Einen zentralen Unterschied zwischen beiden Stellungnahmen gibt es bei der Altersgrenze: Der Ethikrat lehnt starre Mindestaltersgrenzen ab, die PtK Berlin dagegen fordert, wie der Deutsche Psychotherapeutentag, ein gestuftes Modell (unter 14 Jahren kein Zugang, von 14 bis 16 Jahren mit elterlicher Einwilligung, ab 16 Jahren eigenständig) – also genau die Art von Schwellenwert-Regulierung, die der Ethikrat für unverhältnismäßig hält.
Auch die Einbindung und Verantwortung von Eltern betreffend unterscheiden sich die Standpunkte von PtK Berlin und Ethikrat: Während die Kammer kritisiert, dass die Expertenkommission Verantwortung an bereits überforderte Eltern und Fachkräfte delegiere, sieht der Ethikrat Eltern als erste Schutzinstanz, verlangt aber ausdrücklich massiv verbesserte Unterstützung (z.
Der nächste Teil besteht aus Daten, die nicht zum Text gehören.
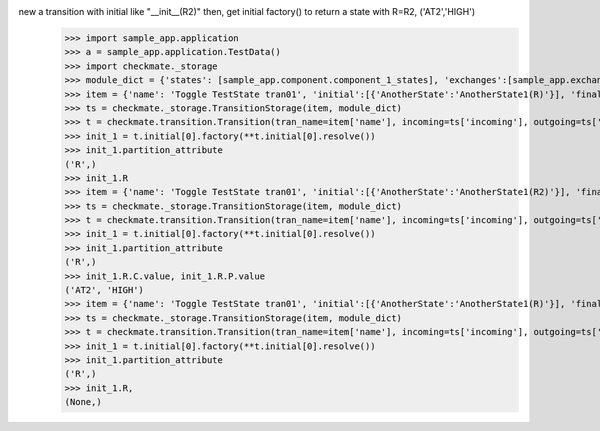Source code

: new a transition with initial like "__init__(R2)" then, get initial factory() to return a state with R=R2, ('AT2','HIGH')
    >>> import sample_app.application
    >>> a = sample_app.application.TestData()
    >>> import checkmate._storage
    >>> module_dict = {'states': [sample_app.component.component_1_states], 'exchanges':[sample_app.exchanges]}
    >>> item = {'name': 'Toggle TestState tran01', 'initial':[{'AnotherState':'AnotherState1(R)'}], 'final': [{'AnotherState': 'pop(R)'}], 'incoming': [{'Action': 'PP(R)'}], 'outgoing': [{"Pause":"PA()"}]}
    >>> ts = checkmate._storage.TransitionStorage(item, module_dict)
    >>> t = checkmate.transition.Transition(tran_name=item['name'], incoming=ts['incoming'], outgoing=ts['outgoing'], initial=ts['initial'], final=ts['final'])
    >>> init_1 = t.initial[0].factory(**t.initial[0].resolve())
    >>> init_1.partition_attribute
    ('R',)
    >>> init_1.R
    >>> item = {'name': 'Toggle TestState tran01', 'initial':[{'AnotherState':'AnotherState1(R2)'}], 'final': [{'AnotherState': 'pop(R2)'}], 'incoming': [{'Action': 'PP(R2)'}], 'outgoing': [{"Pause":"PA()"}]}
    >>> ts = checkmate._storage.TransitionStorage(item, module_dict)
    >>> t = checkmate.transition.Transition(tran_name=item['name'], incoming=ts['incoming'], outgoing=ts['outgoing'], initial=ts['initial'], final=ts['final'])
    >>> init_1 = t.initial[0].factory(**t.initial[0].resolve())
    >>> init_1.partition_attribute
    ('R',)
    >>> init_1.R.C.value, init_1.R.P.value
    ('AT2', 'HIGH')
    >>> item = {'name': 'Toggle TestState tran01', 'initial':[{'AnotherState':'AnotherState1(R)'}], 'final': [{'AnotherState': 'pop(R)'}], 'incoming': [{'Action': 'PP(R)'}], 'outgoing': [{"Pause":"PA()"}]}
    >>> ts = checkmate._storage.TransitionStorage(item, module_dict)
    >>> t = checkmate.transition.Transition(tran_name=item['name'], incoming=ts['incoming'], outgoing=ts['outgoing'], initial=ts['initial'], final=ts['final'])
    >>> init_1 = t.initial[0].factory(**t.initial[0].resolve())
    >>> init_1.partition_attribute
    ('R',)
    >>> init_1.R,
    (None,)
B. "Digitalpatinnen").
Die Psychotherapeutenkammer Berlin wird sich weiterhin mit Nachdruck für ein wirksames, altersgestuftes Schutzkonzept einsetzen und formuliert in seinem Positionspapier zum Thema soziale Medien und Kinder und Jugendlichen weitere wichtige Maßnahmen. Zu viel steht für die psychische Gesundheit einer ganzen Generation auf dem Spiel.